During the current investigation, itraconazole was well-tolerated and demonstrated acceptable safety profile. The itraconazole group showed a statistically non-significant difference as compared to the control group concerning the documented side effects. This finding concerning the safety of itraconazole seems in agreement with some previous studies which revealed the safety of such drug [26].

The overall results obtained with the current study postulated that itraconazole was safe and its implication resulted in significant reductions in the serum levels of CA-125 and P-gp which indicate enhanced tumor shrinkage, reduced drug efflux activity, and greater tumor sensitivity to chemotherapy with subsequent improvement in clinical response which was translated by significant improvements in tumor response, overall response, disease control rate, and progression-free survival.

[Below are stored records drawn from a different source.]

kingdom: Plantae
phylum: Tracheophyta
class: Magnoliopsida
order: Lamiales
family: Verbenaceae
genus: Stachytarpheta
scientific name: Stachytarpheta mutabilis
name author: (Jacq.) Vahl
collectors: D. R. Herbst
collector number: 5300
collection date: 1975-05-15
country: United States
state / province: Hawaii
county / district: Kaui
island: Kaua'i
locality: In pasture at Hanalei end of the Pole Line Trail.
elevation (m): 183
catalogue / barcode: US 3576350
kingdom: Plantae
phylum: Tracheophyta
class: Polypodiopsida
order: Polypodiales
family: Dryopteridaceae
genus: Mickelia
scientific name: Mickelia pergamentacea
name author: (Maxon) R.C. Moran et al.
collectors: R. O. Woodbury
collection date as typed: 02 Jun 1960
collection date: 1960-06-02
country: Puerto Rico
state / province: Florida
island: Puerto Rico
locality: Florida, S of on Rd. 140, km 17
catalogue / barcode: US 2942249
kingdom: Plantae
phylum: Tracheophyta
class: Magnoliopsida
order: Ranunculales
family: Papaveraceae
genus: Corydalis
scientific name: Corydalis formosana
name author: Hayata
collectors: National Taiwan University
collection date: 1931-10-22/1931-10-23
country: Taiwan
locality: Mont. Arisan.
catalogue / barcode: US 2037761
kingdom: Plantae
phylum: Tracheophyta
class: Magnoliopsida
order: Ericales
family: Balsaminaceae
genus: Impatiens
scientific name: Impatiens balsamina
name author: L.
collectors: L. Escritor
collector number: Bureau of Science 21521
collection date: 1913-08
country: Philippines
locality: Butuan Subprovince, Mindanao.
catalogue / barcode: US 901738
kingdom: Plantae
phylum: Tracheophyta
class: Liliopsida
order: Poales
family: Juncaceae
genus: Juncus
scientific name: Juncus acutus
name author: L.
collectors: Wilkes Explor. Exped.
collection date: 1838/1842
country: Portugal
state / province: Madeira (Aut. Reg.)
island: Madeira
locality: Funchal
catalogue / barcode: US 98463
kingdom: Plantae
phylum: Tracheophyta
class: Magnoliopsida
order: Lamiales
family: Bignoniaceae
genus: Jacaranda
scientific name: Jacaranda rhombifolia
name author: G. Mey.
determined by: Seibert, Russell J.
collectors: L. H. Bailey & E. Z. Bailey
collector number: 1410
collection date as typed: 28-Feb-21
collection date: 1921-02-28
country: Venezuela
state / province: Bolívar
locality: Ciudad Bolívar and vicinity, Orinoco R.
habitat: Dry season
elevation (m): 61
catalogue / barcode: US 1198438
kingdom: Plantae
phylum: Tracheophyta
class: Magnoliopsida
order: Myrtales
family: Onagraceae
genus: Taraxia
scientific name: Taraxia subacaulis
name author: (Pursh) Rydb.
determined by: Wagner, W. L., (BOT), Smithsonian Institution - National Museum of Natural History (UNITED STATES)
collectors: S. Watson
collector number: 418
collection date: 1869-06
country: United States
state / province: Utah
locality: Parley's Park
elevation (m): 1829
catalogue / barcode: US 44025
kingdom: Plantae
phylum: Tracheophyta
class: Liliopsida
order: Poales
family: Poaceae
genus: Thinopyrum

The strength points of the current work encompass its randomized placebo-controlled double-blind parallel design, and the implication of the same brand of itraconazole throughout the trial duration; to the best of our knowledge, this work may represent the inaugural clinical investigation directed at evaluating the efficacy of itraconazole in patients with ovarian cancer who received paclitaxel plus carboplatin chemotherapy. Nevertheless, this work has some constraints including the relatively small sample size (due to economic reason), being a single center study, the short follow-up duration, and the lack of stratified subgroups analysis in order to distinguish the treatment response of neo-adjuvant, adjuvant, and palliative patients. The lack of assessment of pharmacodynamic biomarkers (which allow mechanistic interpretation, establishment of proof-of-concept, and directly measures the response to treatment) and the lack of the implication of bevacizumab and Poly ADP-ribose polymerase (PARP) inhibitors (secondary to therapeutic unavailability) for patients enrolled in the study represent other limitations of the current work. Therefore, future multi-institutional and expanded investigations remain necessary.

5. Conclusions

This randomized placebo-controlled double-blind parallel study demonstrated the potential safety and effectiveness of itraconazole as an adjunct therapy to paclitaxel and carboplatin chemotherapy in improving therapeutic response and reducing chemotherapy resistance in patients with advanced epithelial ovarian cancer, which was translated by significant improvements in patients’ response, overall response rate, disease control rate, and progression-free survival, alongside significant declines in both CA-125 and P-glycoprotein serum concentrations. Notwithstanding these encouraging findings, future multi-institutional investigations remain necessary to validate these preliminary findings.

6. Future Directions

During the current study, itraconazole demonstrated potential effectiveness as an adjunct therapy to paclitaxel and carboplatin in improving therapeutic response and reducing chemotherapy resistance in patients with advanced epithelial ovarian cancer. However, its role as a maintenance therapy requires further investigation, particularly regarding pharmacologic interactions when combined with bevacizumab and Poly ADP-ribose polymerase (PARP) inhibitors. Furthermore, future phase IIb/III randomized trials are recommended to validate the clinical benefit observed in this preliminary study. These proposed future trials would use progression-free survival (PFS) as a primary endpoint, with CA-125, P-glycoprotein (P-gp), and angiogenic markers, such as VEGFR-2, and safety outcomes as key secondary endpoints. Furthermore, stratified subgroup analysis in order to distinguish the treatment response of neo-adjuvant, adjuvant, and palliative patients should be considered. Based on the effect sizes observed in the present study, the estimated sample size will be calculated with a statistical power of at least 80% at a two-sided α error = 0.05 to detect a clinically meaningful improvement in PFS. This design will enable more robust evaluation of itraconazole as an adjunct to standard chemotherapy in advanced epithelial ovarian cancer.